The mere fact that a custodial parent’s residence has changed is not, ipso facto, a factual circumstance justifying modification of a custody order. Barker, 107 N.C. App. at 78, 418 S.E.2d at 679. Further, the trial court must demonstrate, in its fact findings, a nexus between the changes of circumstances and a concomitant adverse effect on the children involved. Id. Conclusory statements regarding parental behavior, such as those above, are no substitute for findings of fact *197“ ‘tailor-made’ to settle the matter at issue between the parties.” Peoples v. Peoples, 10 N.C. App. 402, 408, 179 S.E.2d 138, 142 (1971).

The factual factors listed by the trial court as dispositive on the substantial change of circumstance requirement are oriented toward parental fitness, not adverse alterations of the children’s welfare. The factors enumerated are bare observations of plaintiff’s or defendant’s actions, not examples of how those actions adversely impact the children. For instance, the court cites the “stable marriage of the Defendant and his present wife,” and “the mother’s need to make a career change,” as factors supporting a finding of substantial change. Such findings, without more, do not meet the Rothman standard. No connection is made between these factors and any resulting adverse impact on the children.

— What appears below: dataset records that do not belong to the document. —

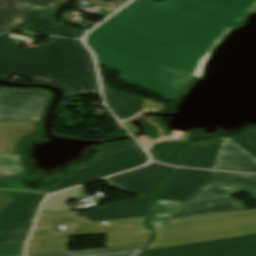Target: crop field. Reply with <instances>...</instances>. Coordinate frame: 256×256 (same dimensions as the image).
<instances>
[{
    "mask_svg": "<svg viewBox=\"0 0 256 256\" xmlns=\"http://www.w3.org/2000/svg\"><path fill=\"white\" fill-rule=\"evenodd\" d=\"M151 230L107 234V247L148 243Z\"/></svg>",
    "mask_w": 256,
    "mask_h": 256,
    "instance_id": "obj_22",
    "label": "crop field"
},
{
    "mask_svg": "<svg viewBox=\"0 0 256 256\" xmlns=\"http://www.w3.org/2000/svg\"><path fill=\"white\" fill-rule=\"evenodd\" d=\"M175 169L151 163L147 167L105 179L111 186L140 194L141 199L111 203L101 209L75 212V214L85 216L88 222L147 216L148 205L152 203L156 189Z\"/></svg>",
    "mask_w": 256,
    "mask_h": 256,
    "instance_id": "obj_4",
    "label": "crop field"
},
{
    "mask_svg": "<svg viewBox=\"0 0 256 256\" xmlns=\"http://www.w3.org/2000/svg\"><path fill=\"white\" fill-rule=\"evenodd\" d=\"M256 10V3L254 5H252L247 11H245L246 13L250 14L253 13Z\"/></svg>",
    "mask_w": 256,
    "mask_h": 256,
    "instance_id": "obj_38",
    "label": "crop field"
},
{
    "mask_svg": "<svg viewBox=\"0 0 256 256\" xmlns=\"http://www.w3.org/2000/svg\"><path fill=\"white\" fill-rule=\"evenodd\" d=\"M31 229L0 232V244L26 241Z\"/></svg>",
    "mask_w": 256,
    "mask_h": 256,
    "instance_id": "obj_29",
    "label": "crop field"
},
{
    "mask_svg": "<svg viewBox=\"0 0 256 256\" xmlns=\"http://www.w3.org/2000/svg\"><path fill=\"white\" fill-rule=\"evenodd\" d=\"M213 169L256 173V161L230 138H225Z\"/></svg>",
    "mask_w": 256,
    "mask_h": 256,
    "instance_id": "obj_13",
    "label": "crop field"
},
{
    "mask_svg": "<svg viewBox=\"0 0 256 256\" xmlns=\"http://www.w3.org/2000/svg\"><path fill=\"white\" fill-rule=\"evenodd\" d=\"M24 244H25V242L0 245V256L23 255L22 251L24 248Z\"/></svg>",
    "mask_w": 256,
    "mask_h": 256,
    "instance_id": "obj_30",
    "label": "crop field"
},
{
    "mask_svg": "<svg viewBox=\"0 0 256 256\" xmlns=\"http://www.w3.org/2000/svg\"><path fill=\"white\" fill-rule=\"evenodd\" d=\"M212 172L178 169L157 191L155 199L187 202Z\"/></svg>",
    "mask_w": 256,
    "mask_h": 256,
    "instance_id": "obj_11",
    "label": "crop field"
},
{
    "mask_svg": "<svg viewBox=\"0 0 256 256\" xmlns=\"http://www.w3.org/2000/svg\"><path fill=\"white\" fill-rule=\"evenodd\" d=\"M239 192L256 199V176L213 172L169 222L246 210L244 205L229 198Z\"/></svg>",
    "mask_w": 256,
    "mask_h": 256,
    "instance_id": "obj_5",
    "label": "crop field"
},
{
    "mask_svg": "<svg viewBox=\"0 0 256 256\" xmlns=\"http://www.w3.org/2000/svg\"><path fill=\"white\" fill-rule=\"evenodd\" d=\"M34 222L0 225V231L31 228Z\"/></svg>",
    "mask_w": 256,
    "mask_h": 256,
    "instance_id": "obj_35",
    "label": "crop field"
},
{
    "mask_svg": "<svg viewBox=\"0 0 256 256\" xmlns=\"http://www.w3.org/2000/svg\"><path fill=\"white\" fill-rule=\"evenodd\" d=\"M24 192L0 191V211L12 203Z\"/></svg>",
    "mask_w": 256,
    "mask_h": 256,
    "instance_id": "obj_32",
    "label": "crop field"
},
{
    "mask_svg": "<svg viewBox=\"0 0 256 256\" xmlns=\"http://www.w3.org/2000/svg\"><path fill=\"white\" fill-rule=\"evenodd\" d=\"M15 26L9 16L0 10V33Z\"/></svg>",
    "mask_w": 256,
    "mask_h": 256,
    "instance_id": "obj_34",
    "label": "crop field"
},
{
    "mask_svg": "<svg viewBox=\"0 0 256 256\" xmlns=\"http://www.w3.org/2000/svg\"><path fill=\"white\" fill-rule=\"evenodd\" d=\"M67 0H24L32 9L60 8ZM74 1V0H70ZM93 3L99 9L113 12L128 0H82Z\"/></svg>",
    "mask_w": 256,
    "mask_h": 256,
    "instance_id": "obj_21",
    "label": "crop field"
},
{
    "mask_svg": "<svg viewBox=\"0 0 256 256\" xmlns=\"http://www.w3.org/2000/svg\"><path fill=\"white\" fill-rule=\"evenodd\" d=\"M154 231L155 239L146 250L190 243V220L167 223L164 228Z\"/></svg>",
    "mask_w": 256,
    "mask_h": 256,
    "instance_id": "obj_16",
    "label": "crop field"
},
{
    "mask_svg": "<svg viewBox=\"0 0 256 256\" xmlns=\"http://www.w3.org/2000/svg\"><path fill=\"white\" fill-rule=\"evenodd\" d=\"M223 139L195 143L182 166L212 169Z\"/></svg>",
    "mask_w": 256,
    "mask_h": 256,
    "instance_id": "obj_18",
    "label": "crop field"
},
{
    "mask_svg": "<svg viewBox=\"0 0 256 256\" xmlns=\"http://www.w3.org/2000/svg\"><path fill=\"white\" fill-rule=\"evenodd\" d=\"M145 246L146 244H141L101 249L32 254L27 256H138Z\"/></svg>",
    "mask_w": 256,
    "mask_h": 256,
    "instance_id": "obj_19",
    "label": "crop field"
},
{
    "mask_svg": "<svg viewBox=\"0 0 256 256\" xmlns=\"http://www.w3.org/2000/svg\"><path fill=\"white\" fill-rule=\"evenodd\" d=\"M139 219L135 220H124V221H112L107 222L108 225L102 223L86 224V225H75L70 226L67 231L53 232L51 228L35 230L30 241L54 239L63 237H73L82 235L102 234L120 231L134 230Z\"/></svg>",
    "mask_w": 256,
    "mask_h": 256,
    "instance_id": "obj_12",
    "label": "crop field"
},
{
    "mask_svg": "<svg viewBox=\"0 0 256 256\" xmlns=\"http://www.w3.org/2000/svg\"><path fill=\"white\" fill-rule=\"evenodd\" d=\"M190 148L191 145L155 144L149 152L155 161L169 165H179Z\"/></svg>",
    "mask_w": 256,
    "mask_h": 256,
    "instance_id": "obj_20",
    "label": "crop field"
},
{
    "mask_svg": "<svg viewBox=\"0 0 256 256\" xmlns=\"http://www.w3.org/2000/svg\"><path fill=\"white\" fill-rule=\"evenodd\" d=\"M0 188L4 189H20V190H28L30 188L24 187L23 184L21 183H5V182H0Z\"/></svg>",
    "mask_w": 256,
    "mask_h": 256,
    "instance_id": "obj_36",
    "label": "crop field"
},
{
    "mask_svg": "<svg viewBox=\"0 0 256 256\" xmlns=\"http://www.w3.org/2000/svg\"><path fill=\"white\" fill-rule=\"evenodd\" d=\"M256 233V210L191 220V243Z\"/></svg>",
    "mask_w": 256,
    "mask_h": 256,
    "instance_id": "obj_8",
    "label": "crop field"
},
{
    "mask_svg": "<svg viewBox=\"0 0 256 256\" xmlns=\"http://www.w3.org/2000/svg\"><path fill=\"white\" fill-rule=\"evenodd\" d=\"M41 136L42 122L0 121V181L34 183L29 178L23 148Z\"/></svg>",
    "mask_w": 256,
    "mask_h": 256,
    "instance_id": "obj_7",
    "label": "crop field"
},
{
    "mask_svg": "<svg viewBox=\"0 0 256 256\" xmlns=\"http://www.w3.org/2000/svg\"><path fill=\"white\" fill-rule=\"evenodd\" d=\"M256 131V130H255Z\"/></svg>",
    "mask_w": 256,
    "mask_h": 256,
    "instance_id": "obj_40",
    "label": "crop field"
},
{
    "mask_svg": "<svg viewBox=\"0 0 256 256\" xmlns=\"http://www.w3.org/2000/svg\"><path fill=\"white\" fill-rule=\"evenodd\" d=\"M145 219H146V217L141 218L136 230L148 229V227L144 226Z\"/></svg>",
    "mask_w": 256,
    "mask_h": 256,
    "instance_id": "obj_37",
    "label": "crop field"
},
{
    "mask_svg": "<svg viewBox=\"0 0 256 256\" xmlns=\"http://www.w3.org/2000/svg\"><path fill=\"white\" fill-rule=\"evenodd\" d=\"M171 218L172 216L150 214L147 220V226L151 228L163 227Z\"/></svg>",
    "mask_w": 256,
    "mask_h": 256,
    "instance_id": "obj_31",
    "label": "crop field"
},
{
    "mask_svg": "<svg viewBox=\"0 0 256 256\" xmlns=\"http://www.w3.org/2000/svg\"><path fill=\"white\" fill-rule=\"evenodd\" d=\"M184 203L156 200L150 213L174 215Z\"/></svg>",
    "mask_w": 256,
    "mask_h": 256,
    "instance_id": "obj_27",
    "label": "crop field"
},
{
    "mask_svg": "<svg viewBox=\"0 0 256 256\" xmlns=\"http://www.w3.org/2000/svg\"><path fill=\"white\" fill-rule=\"evenodd\" d=\"M141 256H256V234L148 250Z\"/></svg>",
    "mask_w": 256,
    "mask_h": 256,
    "instance_id": "obj_9",
    "label": "crop field"
},
{
    "mask_svg": "<svg viewBox=\"0 0 256 256\" xmlns=\"http://www.w3.org/2000/svg\"><path fill=\"white\" fill-rule=\"evenodd\" d=\"M256 0H135L89 36L194 76L211 42Z\"/></svg>",
    "mask_w": 256,
    "mask_h": 256,
    "instance_id": "obj_1",
    "label": "crop field"
},
{
    "mask_svg": "<svg viewBox=\"0 0 256 256\" xmlns=\"http://www.w3.org/2000/svg\"><path fill=\"white\" fill-rule=\"evenodd\" d=\"M98 63L121 71L120 79L172 99L179 96L192 76L138 56L118 47L87 37Z\"/></svg>",
    "mask_w": 256,
    "mask_h": 256,
    "instance_id": "obj_3",
    "label": "crop field"
},
{
    "mask_svg": "<svg viewBox=\"0 0 256 256\" xmlns=\"http://www.w3.org/2000/svg\"><path fill=\"white\" fill-rule=\"evenodd\" d=\"M0 7L5 9L17 24L27 16L28 8L20 0H0Z\"/></svg>",
    "mask_w": 256,
    "mask_h": 256,
    "instance_id": "obj_26",
    "label": "crop field"
},
{
    "mask_svg": "<svg viewBox=\"0 0 256 256\" xmlns=\"http://www.w3.org/2000/svg\"><path fill=\"white\" fill-rule=\"evenodd\" d=\"M70 240L71 239H55L30 242L27 254L68 250L67 244Z\"/></svg>",
    "mask_w": 256,
    "mask_h": 256,
    "instance_id": "obj_25",
    "label": "crop field"
},
{
    "mask_svg": "<svg viewBox=\"0 0 256 256\" xmlns=\"http://www.w3.org/2000/svg\"><path fill=\"white\" fill-rule=\"evenodd\" d=\"M36 51L0 37V78L14 74L69 89V95L100 94L91 54L80 41L48 37Z\"/></svg>",
    "mask_w": 256,
    "mask_h": 256,
    "instance_id": "obj_2",
    "label": "crop field"
},
{
    "mask_svg": "<svg viewBox=\"0 0 256 256\" xmlns=\"http://www.w3.org/2000/svg\"><path fill=\"white\" fill-rule=\"evenodd\" d=\"M129 219H135V218H129ZM121 220H124V219H121ZM93 223H96V222H93ZM85 224V223H84ZM75 225V224H74Z\"/></svg>",
    "mask_w": 256,
    "mask_h": 256,
    "instance_id": "obj_39",
    "label": "crop field"
},
{
    "mask_svg": "<svg viewBox=\"0 0 256 256\" xmlns=\"http://www.w3.org/2000/svg\"><path fill=\"white\" fill-rule=\"evenodd\" d=\"M82 196L81 189L76 188L47 199L42 207V210L47 211H62L68 210L66 202Z\"/></svg>",
    "mask_w": 256,
    "mask_h": 256,
    "instance_id": "obj_24",
    "label": "crop field"
},
{
    "mask_svg": "<svg viewBox=\"0 0 256 256\" xmlns=\"http://www.w3.org/2000/svg\"><path fill=\"white\" fill-rule=\"evenodd\" d=\"M256 201V200H255Z\"/></svg>",
    "mask_w": 256,
    "mask_h": 256,
    "instance_id": "obj_41",
    "label": "crop field"
},
{
    "mask_svg": "<svg viewBox=\"0 0 256 256\" xmlns=\"http://www.w3.org/2000/svg\"><path fill=\"white\" fill-rule=\"evenodd\" d=\"M51 93L6 87L0 92V120L41 121Z\"/></svg>",
    "mask_w": 256,
    "mask_h": 256,
    "instance_id": "obj_10",
    "label": "crop field"
},
{
    "mask_svg": "<svg viewBox=\"0 0 256 256\" xmlns=\"http://www.w3.org/2000/svg\"><path fill=\"white\" fill-rule=\"evenodd\" d=\"M236 24V23H235ZM235 24H232L231 26H229L221 35L217 36L216 39L212 42L213 43V49L219 45L221 43V41L223 40V38L228 35L230 33V31L235 28L233 27ZM212 53V52H211ZM211 53L209 54L207 60L209 59ZM207 62V61H206ZM206 64V63H205ZM204 67L205 65L198 71V73L195 75V77H199L201 78L204 72Z\"/></svg>",
    "mask_w": 256,
    "mask_h": 256,
    "instance_id": "obj_33",
    "label": "crop field"
},
{
    "mask_svg": "<svg viewBox=\"0 0 256 256\" xmlns=\"http://www.w3.org/2000/svg\"><path fill=\"white\" fill-rule=\"evenodd\" d=\"M103 153L91 164L72 169L52 186L39 190L41 193H52L100 177H106L132 168L148 161V156L135 142L128 140L98 147Z\"/></svg>",
    "mask_w": 256,
    "mask_h": 256,
    "instance_id": "obj_6",
    "label": "crop field"
},
{
    "mask_svg": "<svg viewBox=\"0 0 256 256\" xmlns=\"http://www.w3.org/2000/svg\"><path fill=\"white\" fill-rule=\"evenodd\" d=\"M87 222L85 217H76L74 212L48 213L41 212L36 227Z\"/></svg>",
    "mask_w": 256,
    "mask_h": 256,
    "instance_id": "obj_23",
    "label": "crop field"
},
{
    "mask_svg": "<svg viewBox=\"0 0 256 256\" xmlns=\"http://www.w3.org/2000/svg\"><path fill=\"white\" fill-rule=\"evenodd\" d=\"M237 144L248 151L252 156L256 158V132H249L241 134L237 137L232 138Z\"/></svg>",
    "mask_w": 256,
    "mask_h": 256,
    "instance_id": "obj_28",
    "label": "crop field"
},
{
    "mask_svg": "<svg viewBox=\"0 0 256 256\" xmlns=\"http://www.w3.org/2000/svg\"><path fill=\"white\" fill-rule=\"evenodd\" d=\"M45 195L27 192L0 215V224L34 221Z\"/></svg>",
    "mask_w": 256,
    "mask_h": 256,
    "instance_id": "obj_15",
    "label": "crop field"
},
{
    "mask_svg": "<svg viewBox=\"0 0 256 256\" xmlns=\"http://www.w3.org/2000/svg\"><path fill=\"white\" fill-rule=\"evenodd\" d=\"M103 89L107 105L121 121L140 112L143 99L104 86Z\"/></svg>",
    "mask_w": 256,
    "mask_h": 256,
    "instance_id": "obj_17",
    "label": "crop field"
},
{
    "mask_svg": "<svg viewBox=\"0 0 256 256\" xmlns=\"http://www.w3.org/2000/svg\"><path fill=\"white\" fill-rule=\"evenodd\" d=\"M58 10L32 11L26 23L14 28L15 30L35 33L82 38L83 33L64 28L55 21Z\"/></svg>",
    "mask_w": 256,
    "mask_h": 256,
    "instance_id": "obj_14",
    "label": "crop field"
}]
</instances>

The trial court has failed to discern the Rothman nexus. “Evidence must support findings; findings must support conclusions; conclusions must support the judgment. Each step of the progression must be taken by the trial judge, in logical sequence .... Where there is a gap, it cannot be determined on appeal whether the trial court correctly exercised its function....” Coble v. Coble, 300 N.C. 708, 714, 268 S.E.2d 185, 190 (1980). Here, that logic gap is apparent, as the trial court’s conclusion that a substantial change has occurred, meaning an adverse effect on the involved children, is not supported by the evidence or the findings of fact.

We note well that trial courts are to be given deference in child custody matters. Barker, 107 N.C. App. at 80, 418 S.E.2d at 680. After all, the trial court has the “unique opportunity to see and hear the parties, the witnesses, and the child.” Id. However, trial courts should not interpret this deference as justifying oblique findings of fact and conclusions of law. Benedict v. Coe, 117 N.C. App. 369, 377-78, 451 S.E.2d 320, 324-25 (1994).

In Coe this Court explicitly set forth its expectations with regard to findings of fact and conclusions of law in a custody modification setting. Id. First, a substantial change of circumstances is unequivocally a conclusion of law. This phrase is a term of art, meaning that a change has occurred among the parties, and that change has affected the welfare of the children involved. Id. The trial court must make “those findings of fact [necessary] to form a valid basis for the conclusions of law . . . .” Coe, 117 N.C. App. at 377, 451 S.E.2d at 324. Findings of fact which are the equivalent of “ ‘speculation or conjecture that a detrimental change may take place’ ” will not support a *198change of custody. Coe, 117 N.C. App. at 378, 451 S.E.2d at 325 (quoting Barker, 107 N.C. App. at 78, 418 S.E.2d at 679).

Having determined that the trial court’s findings of fact do not support its conclusion of law that a substantial change has occurred, it is unnecessary to reach the best interest analysis mandated in Barker. Barker, 107 N.C. App. at 77, 418 S.E.2d at 778.

In summary, we vacate the trial court’s finding of civil contempt, as not applied in accordance with applicable statutes; we reverse the trial court’s change of custody for the reasons set forth herein, and we remand for a rehearing of the custody issue consistent with this opinion.

Finding of contempt vacated. Order changing custody reversed and remanded for rehearing.

Chief Judge ARNOLD and Judge GREENE concur.